[DANE WEJŚCIOWE]
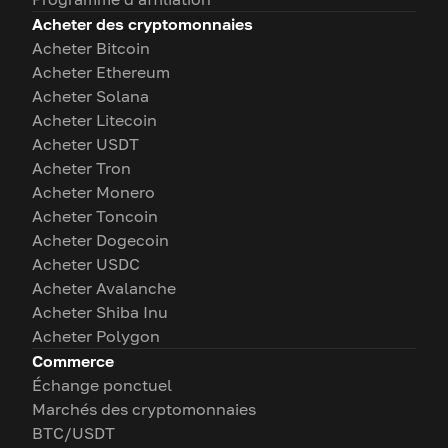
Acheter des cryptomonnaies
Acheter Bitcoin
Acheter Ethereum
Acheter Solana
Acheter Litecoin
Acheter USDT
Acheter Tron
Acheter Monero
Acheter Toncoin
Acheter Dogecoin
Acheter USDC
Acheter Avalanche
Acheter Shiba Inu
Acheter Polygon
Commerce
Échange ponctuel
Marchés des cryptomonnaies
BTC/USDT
---
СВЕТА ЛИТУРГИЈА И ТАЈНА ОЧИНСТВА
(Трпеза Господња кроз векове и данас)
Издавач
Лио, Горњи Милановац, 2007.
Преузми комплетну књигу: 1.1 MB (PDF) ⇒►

[POLECENIE] Przekształć w listę numerowaną część wierszy, która zaczyna się od wiersza zawierającego "СВЕТА ЛИТУРГИЈА И ТАЈНА ОЧИНСТВА" i kończy na wierszu zawierającym "Преузми комплетну књигу: 1.1 MB (PDF) ⇒►", łącznie z oboma tymi wierszami. Puste wiersze pomiń.

[TWOJE ROZWIĄZANIE]
1. СВЕТА ЛИТУРГИЈА И ТАЈНА ОЧИНСТВА
2. (Трпеза Господња кроз векове и данас)
3. Издавач
4. Лио, Горњи Милановац, 2007.
5. Преузми комплетну књигу: 1.1 MB (PDF) ⇒►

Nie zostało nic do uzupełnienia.